Tuesday, August 1st, 2006

I’m having communication issues with my friend (the ex-bf) Chris. I flared out at him on cell phone text because I didn’t realize he was joking when he left a voice mail saying he was going to corrupt the mind of a 15 yr old boy he mentors. His joke was really twisted, the things he said were so outrageous and because he has been under the weather, his voice and tone sounded serious. So I text him that I can’t be his friend and the joke sort of exploded in his face.

I was immediately angry and then when I realized he was joking, became totally embarrassed. I just couldn’t talk to him. So I text him twice saying I’m over it and sorry for taking him seriously. Still, he wanted a phone resolution and called repeatedly while I was having drinks with Wendy @ Busboys and Poets.

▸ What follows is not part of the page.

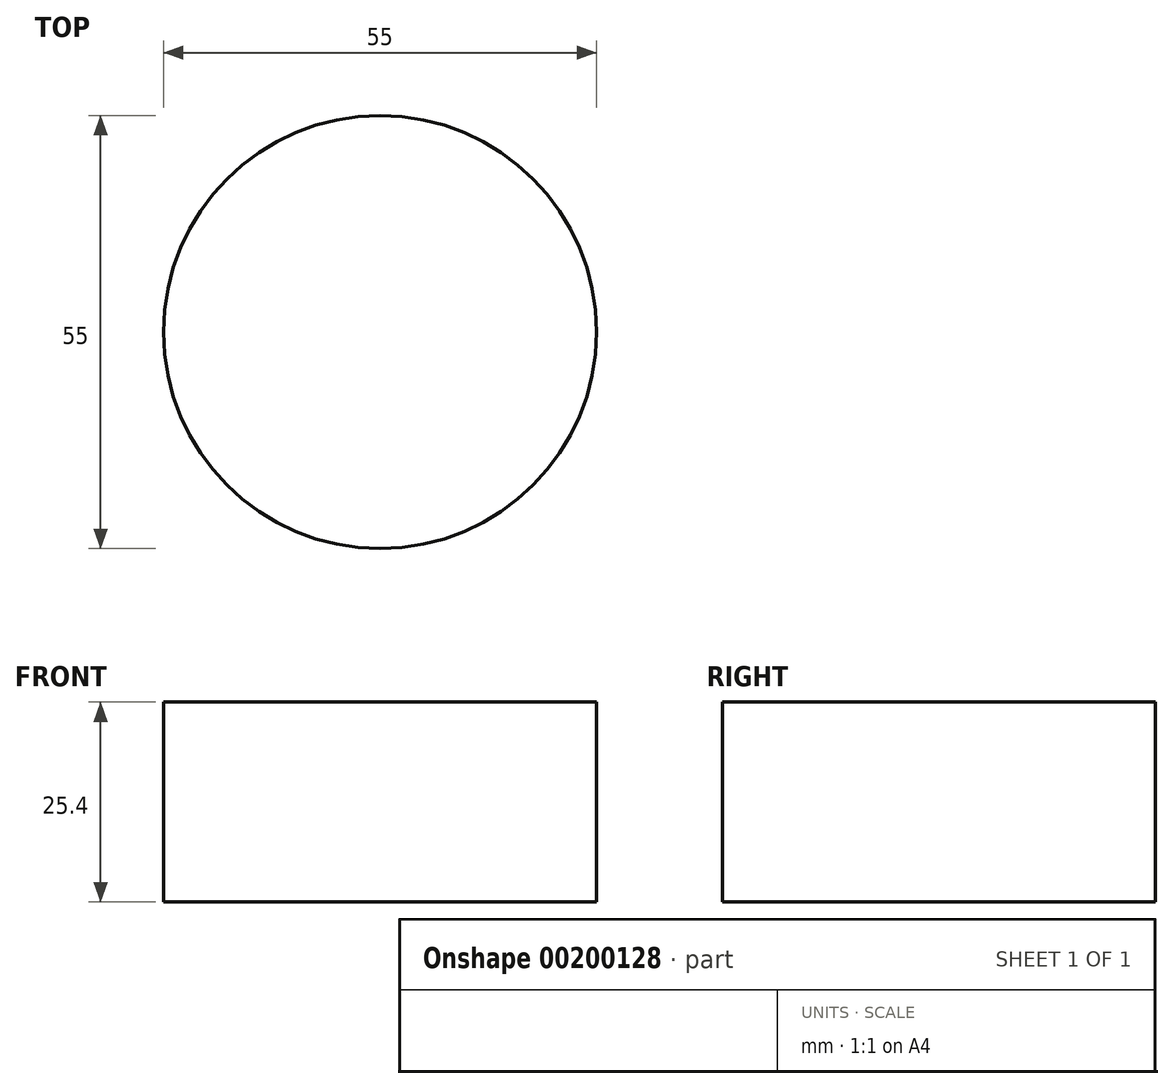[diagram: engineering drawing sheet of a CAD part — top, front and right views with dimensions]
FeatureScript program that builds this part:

So I finally answered and told him that I can’t speak because i was with a friend and he got SO PISSED. So then he’s the mad one and I’m the one calling repeatedly for resolution, only, it was too late and he was probably asleep. I felt bad for not resolving it over the phone and now he’s ignoring me.

Do I really want to be his friend? Perhaps we’re just too different. He’s lived a wild and crazy life (MUCH CRAZIER THAN MINE, if you can imagine!) and I don’t want to judge him so I don’t say things like, "are you serious?" when he says unbelievable things about what he’s done because most of the time, he IS serious. I’m so confused. Oh, and when I hang out with him, I’m constantly throwing myself at him or hitting on him. (perhaps I’m just a horn-dog) I’m also growing more emotionally attached to him, how weird is that?

We break up and I want him more and care for him more!